The British and Irish governments will, probably today, announce the exclusion of Sinn Fein from the process because the RUC has said two recent Belfast killings were the work of the IRA. A sustained Sinn Fein attempt to avert expulsion, which took up three days of the talks in Dublin earlier this week, has been unsuccessful.

A republican attempt to have the Dublin High Court issue an injunction against their expulsion was yesterday adjourned.

The governments' verdict means that Sinn Fein will not be eligible to enter the talks when they re-convene in Belfast on Monday. On past form the republicans can be expected to mount a symbolic protest by turning up for the talks in the knowledge that they will encounter a lock-out.

The initial theory was that the latest shooting was the work of the Loyalist Volunteer Force, currently the most active of the loyalist paramilitary groups. By yesterday afternoon, however, security sources were suggesting that republican responsibility was more likely, and at 5pm the LVF issued a statement denying involvement. Sinn Fein, by contrast, insisted that loyalists were responsible, calling on the RUC to release forensic details of the weapon used.

The dead man was Kevin Conway, a married man with a three-month-old child. He went missing from his home in the Catholic Kilwilkie estate on Tuesday and his body was discovered in a derelict farmhouse in the loyalist Aghalee area on Wednesday. Mr Conway's hands were tied behind his back with wire, and he had been killed by a shotgun blast to the head. He was wearing bedroom slippers when found.

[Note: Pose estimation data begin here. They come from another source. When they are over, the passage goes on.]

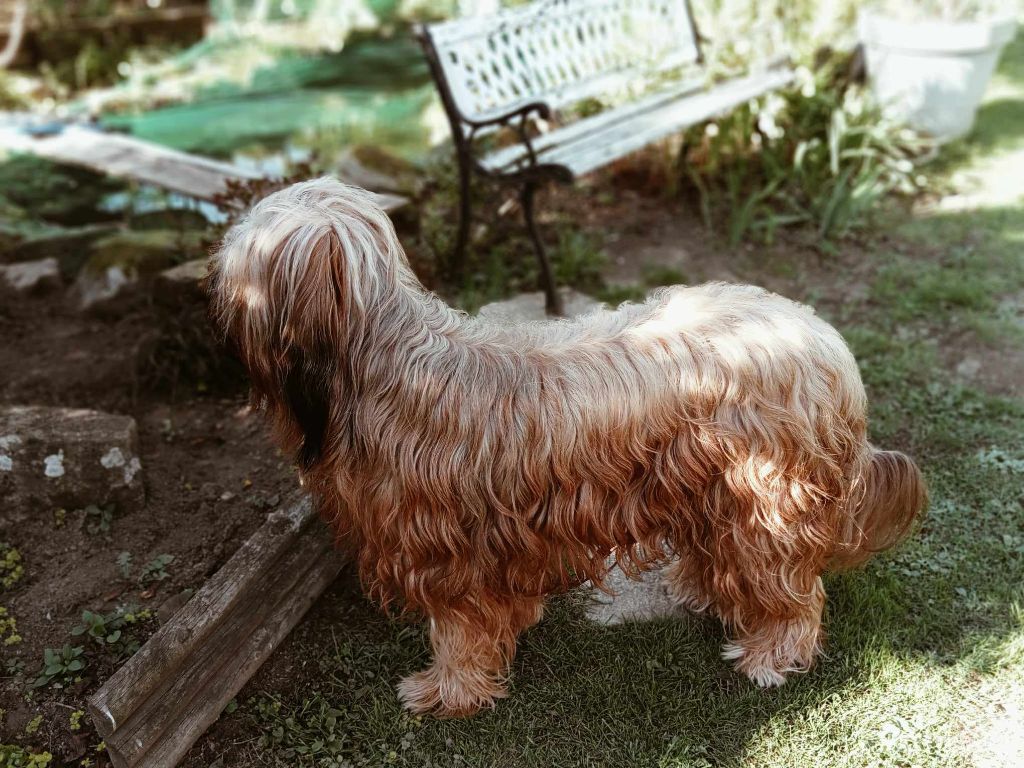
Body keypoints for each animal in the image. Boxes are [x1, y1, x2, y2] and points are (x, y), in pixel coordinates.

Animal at [209, 177, 929, 720]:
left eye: (239, 260)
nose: (210, 302)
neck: (385, 363)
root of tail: (826, 343)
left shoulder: (451, 553)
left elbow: (460, 632)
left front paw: (447, 693)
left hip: (764, 495)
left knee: (790, 588)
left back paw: (770, 655)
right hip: (707, 481)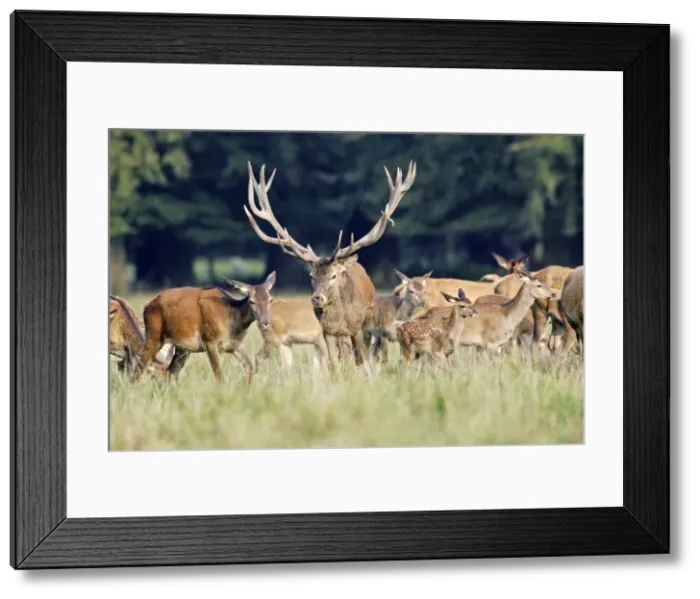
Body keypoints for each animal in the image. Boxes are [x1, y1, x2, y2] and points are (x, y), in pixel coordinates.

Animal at [133, 272, 277, 385]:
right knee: (139, 368)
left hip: (182, 348)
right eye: (251, 301)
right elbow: (219, 375)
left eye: (270, 300)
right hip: (154, 336)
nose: (265, 323)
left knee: (169, 373)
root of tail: (146, 306)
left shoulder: (236, 345)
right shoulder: (210, 340)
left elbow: (249, 368)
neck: (232, 327)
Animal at [243, 160, 417, 374]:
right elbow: (333, 364)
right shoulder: (326, 332)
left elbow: (360, 359)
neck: (340, 318)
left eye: (334, 276)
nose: (317, 298)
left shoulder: (357, 328)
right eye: (311, 276)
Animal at [416, 268, 555, 355]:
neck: (506, 316)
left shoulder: (496, 345)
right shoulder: (490, 344)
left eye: (544, 282)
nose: (553, 293)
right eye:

Last July the LVF shot dead a teenage Catholic girl, Bernadette Martin, as she slept in the home of her Protestant boyfriend a few hundred yards away from the spot where Mr Conway's body was discovered. While LVF involvement is not discounted, the theory of republican involve- ment is based on a number of factors.

To begin with, the shooting might fit into the pattern of the two other recent killings, which the IRA carried out but did not admit. Loyalist killers normally gun down their victims on the spot, while Mr Conway was led out of an estate, apparently without a struggle, in daylight.These facts, together with the fact that he was shot in the head while his hands were bound, give rise to the theory that he was abducted by republicans.

Arguing that loyalists were responsible, a Sinn Fein councillor John O'Dowd said: "We believe Mr Conway may have left the area with somebody he knew, voluntarily, and he has fallen into the hands of loyalist gunmen. He did deal, he bought and sold goods, and he may have dealt with the wrong individual and fallen into the hands of these people."